▸ **Exercises**
**A.** Decide whether each statement below agrees with the piece on Mother Eve's experience. Answer yes or no for each, and quote the words from the piece that settle it. (i) The writer has often thought about Eve's part in the story of Cain and Abel. (ii) According to the writer, talk about Cain's murder of Abel usually warns where personal selfishness can lead. (iii) In the poem, the second son is said to look like Adam.
**B.** Answer these questions from the piece on Mother Eve's experience, one per line:
(i) In the opening paragraph, the writer says the story of Adam and Eve is a study in doing what?
(ii) What name does the poem give the second son?
(iii) In the poem, what did God use to illuminate the nights?
**C.** Print the passage of the piece on Mother Eve's experience that starts with "God set the" and goes on through "darkens with clouds.".

Have We Really Pondered Mother Eve’s Experience?
Adam and Eve, most every Christian has heard the story of how Adam and Eve lived, and then were expelled from the Garden of Eden. If you give me the time, I could make a case about how their story is a study in how to parent. With more time, I could likewise make a case that their path is an exemplar of a covenant marriage. Both of these approaches do what the scriptures do best, they teach if we are willing to learn.
But what about after Eden, after they were sent out to make their way in the world, we don’t talk too much about that time in their lives. Even when we discuss Cain’s murder of Abel, it is usually a cautionary approach about where personal selfishness can lead us. I don’t think I have ever considered Eve’s part in that tragic story. Then I read this poem;
God said, “I WILL GREATLY MULTIPLY THEY SORROW–”
Thy sorrow, sorrow, sorrow –
I have gotten a man from the Lord
I have traded the fruit of the garden for fruit of my body
For a laughing bundle of humanity.
And now another one who looks like Adam
We shall call this one, “Abel.”
It is a lovely name “Abel.”
Cain, Abel, the world is yours.
God set the sun in the heaven to light your days
To warm the flocks, to kernel the grain
He illuminated your nights with stars
He made the trees and the fruit thereof yielding seed
He made every living thing, the wheat, the sheep, the cattle
For your enjoyment
And, behold, it is very good.
Adam? Adam
Where art thou?
Where are the boys?
The sky darkens with clouds.
Adam, is that you?
Where is Abel?

(Records from a data collection)
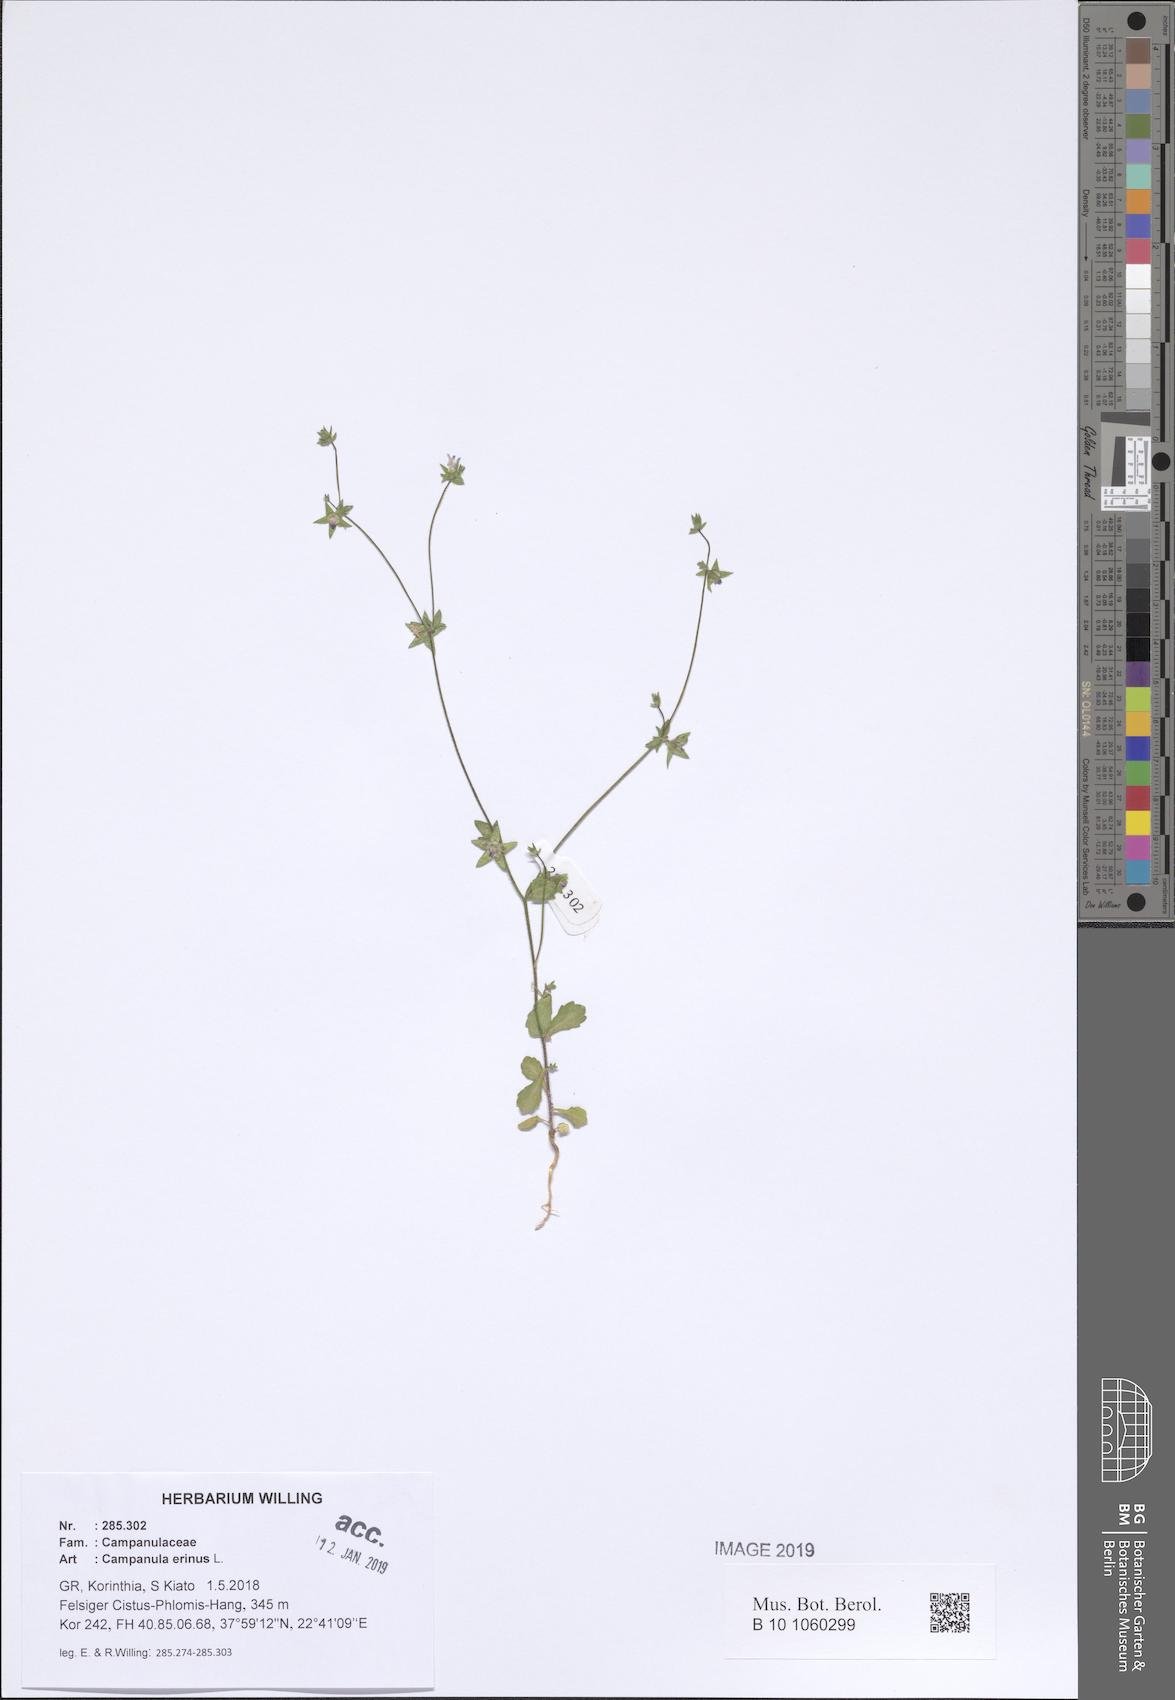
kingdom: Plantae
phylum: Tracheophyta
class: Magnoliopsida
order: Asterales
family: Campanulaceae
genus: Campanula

--

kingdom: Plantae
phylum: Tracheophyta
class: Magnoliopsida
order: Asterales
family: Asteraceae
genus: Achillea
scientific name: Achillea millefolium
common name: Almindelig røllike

* * *

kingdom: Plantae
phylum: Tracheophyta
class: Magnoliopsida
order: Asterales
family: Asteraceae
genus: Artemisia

▸ **Task solutions**
**A.**
(i) No: "I don’t think I have ever considered Eve’s part in that tragic story."
(ii) Yes: "it is usually a cautionary approach about where personal selfishness can lead us."
(iii) Yes: "And now another one who looks like Adam"

**B.**
(i) How to parent
(ii) Abel
(iii) Stars

**C.**
God set the sun in the heaven to light your days
To warm the flocks, to kernel the grain
He illuminated your nights with stars
He made the trees and the fruit thereof yielding seed
He made every living thing, the wheat, the sheep, the cattle
For your enjoyment
And, behold, it is very good.
Adam? Adam
Where art thou?
Where are the boys?
The sky darkens with clouds.